_Recorded data:_
BEGIN
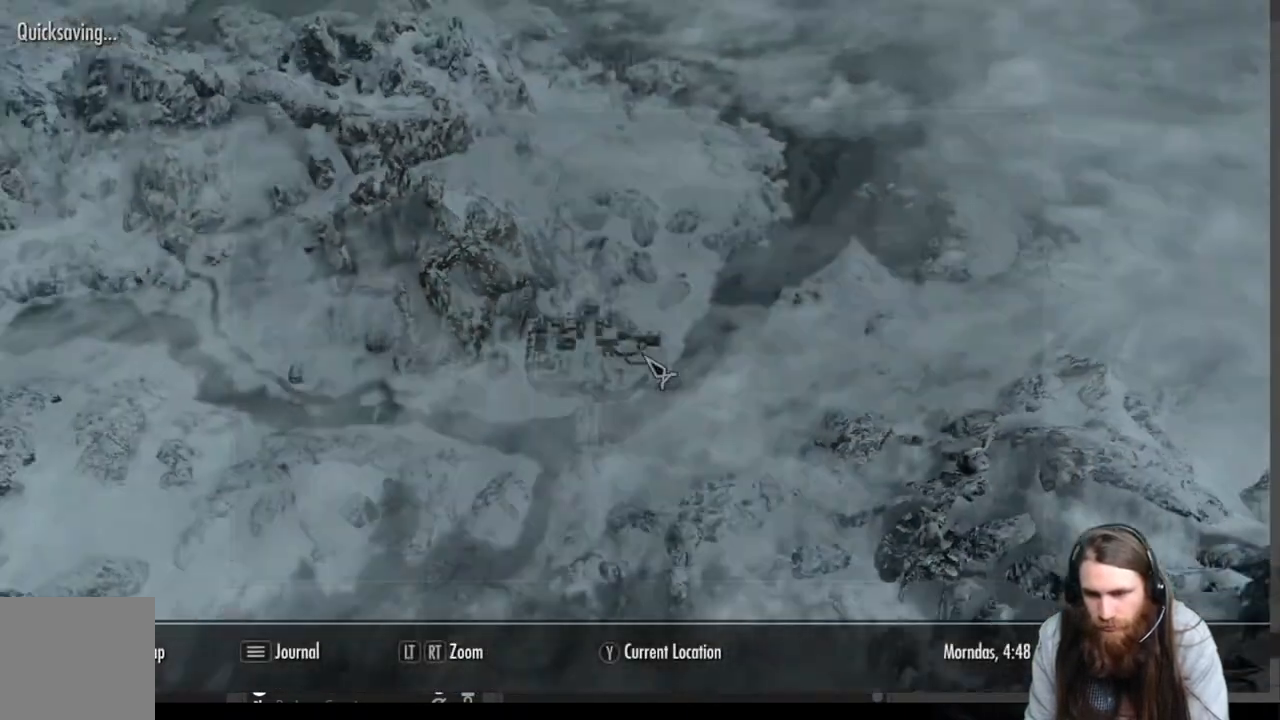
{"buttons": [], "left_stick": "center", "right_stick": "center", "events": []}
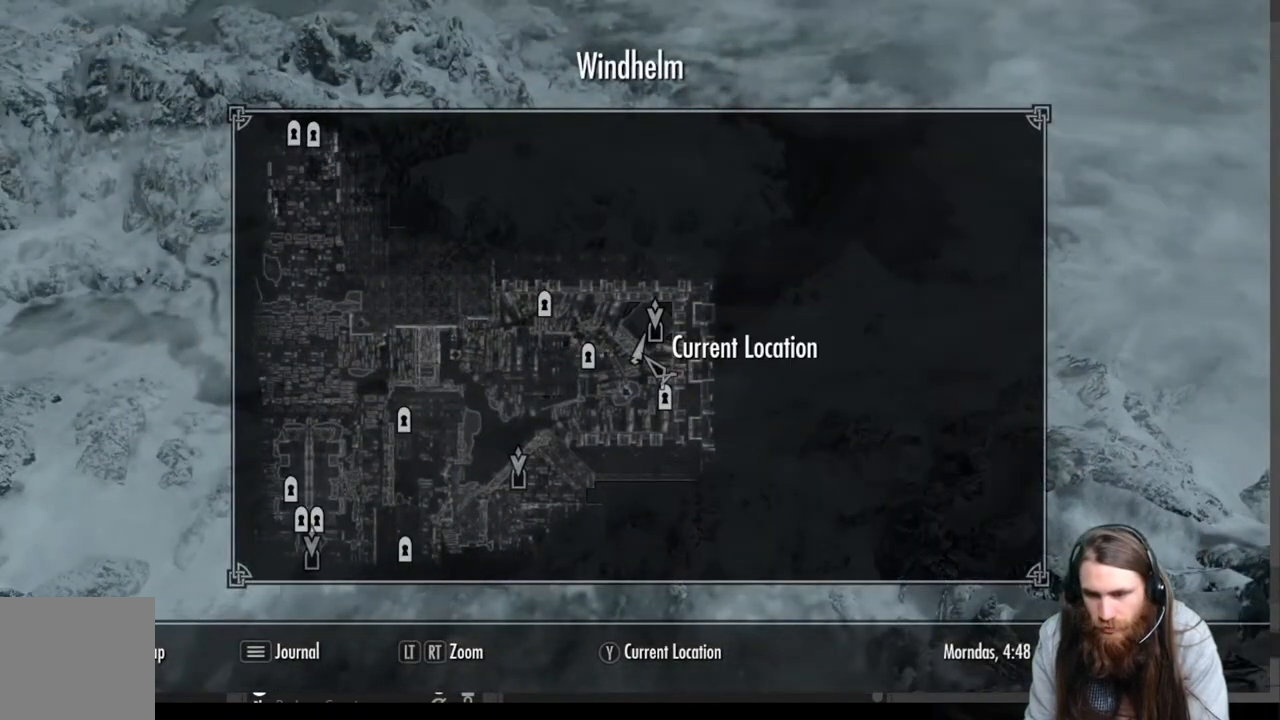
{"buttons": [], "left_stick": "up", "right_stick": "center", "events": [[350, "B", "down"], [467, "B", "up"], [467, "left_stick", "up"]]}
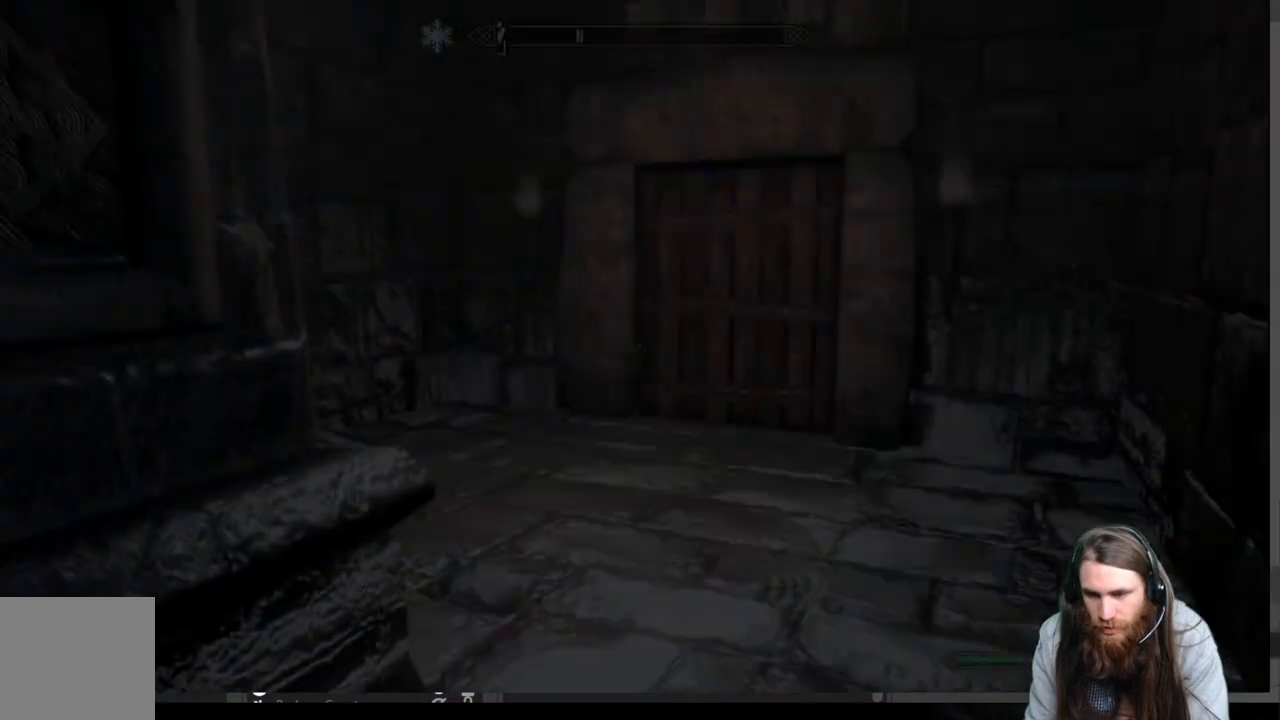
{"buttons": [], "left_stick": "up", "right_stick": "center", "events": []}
END
_Exercise:_
With the pictures removed, output the listing above exactly.

_Task response:_
{"buttons": [], "left_stick": "center", "right_stick": "center", "events": []}
{"buttons": [], "left_stick": "up", "right_stick": "center", "events": [[350, "B", "down"], [467, "B", "up"], [467, "left_stick", "up"]]}
{"buttons": [], "left_stick": "up", "right_stick": "center", "events": []}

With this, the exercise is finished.